WHAT THE TASK ASKS ▸
In the passage about seeing gay people as people, rewrite the part that begins with "Whatever moral journey" and ends with "just like yourself.", replacing "journey" with "path".

PROVIDED PASSAGE ▸

Basically, what I believe has happened is that most of the younger generation (and many in the older generation) have become persuaded by the same observations and understanding that persuaded me some thirteen years ago: that being gay isn't a lifestyle choice, political ideology, or consequence of rejecting God. Being gay is something that people find themselves to be--and as a result some gay or lesbian people may have to make choices about their politics, religion or lifestyle that may or may not be in step with those who have never wrestled with having a minority sexual orientation.

My view used to be that perverts are gay, the immoral are gay, the rebellious are gay. The difference now is that I think people are gay. By "people" I mean the "people in your life" people. People that life insurance ads appeal to. People who buy Coke instead of Pepsi, or vice versa. The people we mean when we say, "people like convenience" or "people want a president who cares." Once you see that people are gay, that changes everything.

But the fact is, you can't see gay people as people unless you come to realize it for yourself. This is not something you are convinced of by simply reading a blog post. For instance, back when I still had the idea that only rebellious, perverted child molesters were gay, I would "push back" in my mind against anything I encountered that seemed to contradict my view. In early 2000 when my thinking was still in transition, I once saw a story about a high school kid, the quarterback and team captain of the school football team, who came out to his teammates as gay and was well received. I was annoyed that the secular media didn't highlight the moral issue of being gay and simply presented it as a touchy-feely, triumph-of-the-human-spirit thing. I pushed back at the story with my mind because it wasn't a Christian presentation, and I ended up rejecting the whole thing.

But upon later reflection, I realized that I missed the whole point of the story. Sure, there are moral issues about being gay when you approach it from a Christian perspective. But the more foundational question is, who is this person to begin with? Your standard issue pervert? Or just a high-school kid, feeling like he needed to be honest with his teammates, so scared he was shaking when he stood in front of them in the locker room and came out, finding relief once the truth was out and his family and friends accepted him.

Whatever moral journey that high school kid might take from that point on in his life, you have to recognize that it is a person who is going to make that journey. You have to ask yourself, what you would do if you were in his shoes? It is a question you only ask when you recognize that he is someone just like yourself.

And that circles us back to approaching this boy's story, and everyone's story, from a Christian moral perspective. When Jesus says "love your neighbor as yourself," he is saying that in order to fulfill our primary moral obligation to another person, we must first put ourselves in his or her shoes, so that we would know how to love them. We must first treat them like people. Because even Jesus recognized that neighbors are people.

RECORDS SHOWN ▸
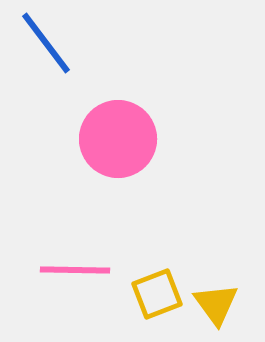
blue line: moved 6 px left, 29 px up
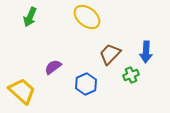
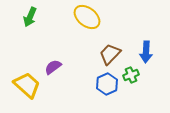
blue hexagon: moved 21 px right
yellow trapezoid: moved 5 px right, 6 px up
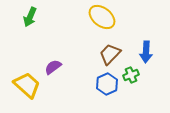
yellow ellipse: moved 15 px right
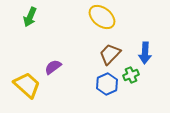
blue arrow: moved 1 px left, 1 px down
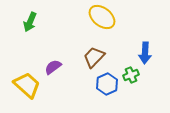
green arrow: moved 5 px down
brown trapezoid: moved 16 px left, 3 px down
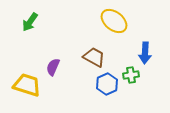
yellow ellipse: moved 12 px right, 4 px down
green arrow: rotated 12 degrees clockwise
brown trapezoid: rotated 75 degrees clockwise
purple semicircle: rotated 30 degrees counterclockwise
green cross: rotated 14 degrees clockwise
yellow trapezoid: rotated 24 degrees counterclockwise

SOLUTION ▸
Whatever moral path that high school kid might take from that point on in his life, you have to recognize that it is a person who is going to make that path. You have to ask yourself, what you would do if you were in his shoes? It is a question you only ask when you recognize that he is someone just like yourself.